Pour répondre à cette question, je m'appuierai sur mon expérience incarnée d'une personne qui a été présente et en interaction avec les deux communautés de FC et de DAF, et sur la « recherche-action à la première personne » que j'ai mise en oeuvre en prenant des notes dans mon journal sur ce que je vivais. Cela m'amènera à considérer comment ma façon de penser et de ressentir le changement collectif radical et la préfiguration a évolué au cours de cette recherche ; ce que j'ai désappris - s'il y a lieu - au cours de ce processus ; et comment cela s'est produit.
Ceci est un résumé du Chapitre 6 (avec quelques morceaux de la Conclusion, que je vous invite à aller voir pour plus de détails).
EN BREF :
- Pour moi, un projet préfiguratif (en ligne ou hors ligne) aura le potentiel de provoquer un changement collectif radical si deux conditions principales sont réunies : 1. ce projet fait partie d'un mycélium d'initiatives, adoptant une approche décoloniale pour aborder les 4 dénis constitutifs de la modernité-colonialité ; et 2. une communauté de discernement critique est cultivée pour nourrir ce mycélium.
- Pour évaluer si cela se produit, il faut s'éloigner des cadres d'analyse coloniaux modernes, qui sont basés sur la séparation et le dualisme, et adopter une approche décoloniale, qui est fondamentalement axée sur les relations, et au service de la vie.

■ ■ ■ ■ ■ ■ ■

* [TÂCHES À RÉALISER]:
1. D'après le texte cité, pourquoi faut-il s'éloigner des cadres d'analyse coloniaux modernes pour évaluer le potentiel de changement d'un projet préfiguratif ? Expliquez-le en une à trois phrases.
2. Recopiez à l'identique le passage du texte cité qui commence par « Ceci est un » et se termine par « nourrir ce mycélium. », s'il vous plaît.
3. Selon le texte cité, de quel chapitre ce texte est-il le résumé ?
Les items constituent un matériau indépendant du texte cité.

* [EXTRAIT DE DONNÉES]:

■ ■ ■ ■ ■ ■ ■

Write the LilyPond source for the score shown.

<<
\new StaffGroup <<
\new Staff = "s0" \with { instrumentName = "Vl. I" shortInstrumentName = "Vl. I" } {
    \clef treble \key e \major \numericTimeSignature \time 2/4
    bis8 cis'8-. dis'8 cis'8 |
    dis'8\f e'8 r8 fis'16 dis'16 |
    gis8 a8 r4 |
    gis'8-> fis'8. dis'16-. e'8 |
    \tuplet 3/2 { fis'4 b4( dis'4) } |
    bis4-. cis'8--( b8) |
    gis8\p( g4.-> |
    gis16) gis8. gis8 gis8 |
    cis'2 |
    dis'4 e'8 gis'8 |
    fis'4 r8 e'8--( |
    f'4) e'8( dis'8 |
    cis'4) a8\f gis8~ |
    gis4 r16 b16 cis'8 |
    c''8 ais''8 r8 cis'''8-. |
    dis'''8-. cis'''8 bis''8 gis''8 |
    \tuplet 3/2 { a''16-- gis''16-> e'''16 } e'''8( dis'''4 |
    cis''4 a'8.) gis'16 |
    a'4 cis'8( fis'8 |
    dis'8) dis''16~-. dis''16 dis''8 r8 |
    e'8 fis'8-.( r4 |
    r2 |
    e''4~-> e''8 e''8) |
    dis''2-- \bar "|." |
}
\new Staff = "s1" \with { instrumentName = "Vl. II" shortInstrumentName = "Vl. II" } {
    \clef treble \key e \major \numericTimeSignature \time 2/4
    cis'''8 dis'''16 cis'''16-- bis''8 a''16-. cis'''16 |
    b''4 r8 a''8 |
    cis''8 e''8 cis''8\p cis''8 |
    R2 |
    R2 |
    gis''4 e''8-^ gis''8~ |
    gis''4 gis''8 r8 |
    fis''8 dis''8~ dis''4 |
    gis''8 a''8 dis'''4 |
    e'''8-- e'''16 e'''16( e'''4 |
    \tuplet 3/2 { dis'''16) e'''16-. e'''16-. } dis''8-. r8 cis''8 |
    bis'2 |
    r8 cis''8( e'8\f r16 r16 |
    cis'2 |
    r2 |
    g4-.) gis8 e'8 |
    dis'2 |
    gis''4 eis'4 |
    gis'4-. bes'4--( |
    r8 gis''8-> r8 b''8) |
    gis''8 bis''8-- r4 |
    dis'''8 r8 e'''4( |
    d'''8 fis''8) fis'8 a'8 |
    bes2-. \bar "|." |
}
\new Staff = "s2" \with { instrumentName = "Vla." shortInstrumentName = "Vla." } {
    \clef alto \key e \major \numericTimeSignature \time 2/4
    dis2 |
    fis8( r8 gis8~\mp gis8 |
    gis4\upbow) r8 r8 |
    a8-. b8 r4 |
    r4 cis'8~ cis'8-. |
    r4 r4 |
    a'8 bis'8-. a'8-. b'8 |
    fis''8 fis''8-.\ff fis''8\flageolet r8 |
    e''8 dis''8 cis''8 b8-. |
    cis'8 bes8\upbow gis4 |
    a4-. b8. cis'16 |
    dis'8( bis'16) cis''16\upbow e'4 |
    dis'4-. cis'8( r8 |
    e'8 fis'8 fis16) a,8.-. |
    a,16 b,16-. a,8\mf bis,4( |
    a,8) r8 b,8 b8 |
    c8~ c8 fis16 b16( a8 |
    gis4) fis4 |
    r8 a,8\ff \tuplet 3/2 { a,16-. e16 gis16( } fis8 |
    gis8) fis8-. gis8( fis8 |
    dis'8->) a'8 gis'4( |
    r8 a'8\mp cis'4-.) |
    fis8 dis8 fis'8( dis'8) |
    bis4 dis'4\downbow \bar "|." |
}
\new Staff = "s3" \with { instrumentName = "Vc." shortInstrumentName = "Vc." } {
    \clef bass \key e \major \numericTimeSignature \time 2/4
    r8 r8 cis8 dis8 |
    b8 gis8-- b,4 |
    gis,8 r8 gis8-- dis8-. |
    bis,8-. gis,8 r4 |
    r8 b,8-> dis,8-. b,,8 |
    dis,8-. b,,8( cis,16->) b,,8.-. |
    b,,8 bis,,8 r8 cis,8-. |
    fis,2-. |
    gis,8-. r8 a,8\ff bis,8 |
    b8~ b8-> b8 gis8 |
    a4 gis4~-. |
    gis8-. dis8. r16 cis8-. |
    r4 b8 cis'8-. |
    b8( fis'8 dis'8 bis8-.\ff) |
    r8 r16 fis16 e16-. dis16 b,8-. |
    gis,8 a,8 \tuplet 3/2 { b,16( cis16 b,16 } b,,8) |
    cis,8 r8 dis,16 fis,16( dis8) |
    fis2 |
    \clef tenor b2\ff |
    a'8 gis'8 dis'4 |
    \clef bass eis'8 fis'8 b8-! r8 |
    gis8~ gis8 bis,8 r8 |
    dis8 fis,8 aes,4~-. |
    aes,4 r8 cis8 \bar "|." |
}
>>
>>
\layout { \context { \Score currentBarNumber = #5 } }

■ ■ ■ ■ ■ ■ ■

* [RÉPONSES PAR TÂCHE]:
1. Parce que ces cadres reposent sur la séparation et le dualisme. Le texte cité préconise à leur place une approche décoloniale, fondamentalement axée sur les relations et au service de la vie.

2.
Ceci est un résumé du Chapitre 6 (avec quelques morceaux de la Conclusion, que je vous invite à aller voir pour plus de détails).
EN BREF :
- Pour moi, un projet préfiguratif (en ligne ou hors ligne) aura le potentiel de provoquer un changement collectif radical si deux conditions principales sont réunies : 1. ce projet fait partie d'un mycélium d'initiatives, adoptant une approche décoloniale pour aborder les 4 dénis constitutifs de la modernité-colonialité ; et 2. une communauté de discernement critique est cultivée pour nourrir ce mycélium.

3. Du chapitre 6, avec quelques morceaux de la conclusion.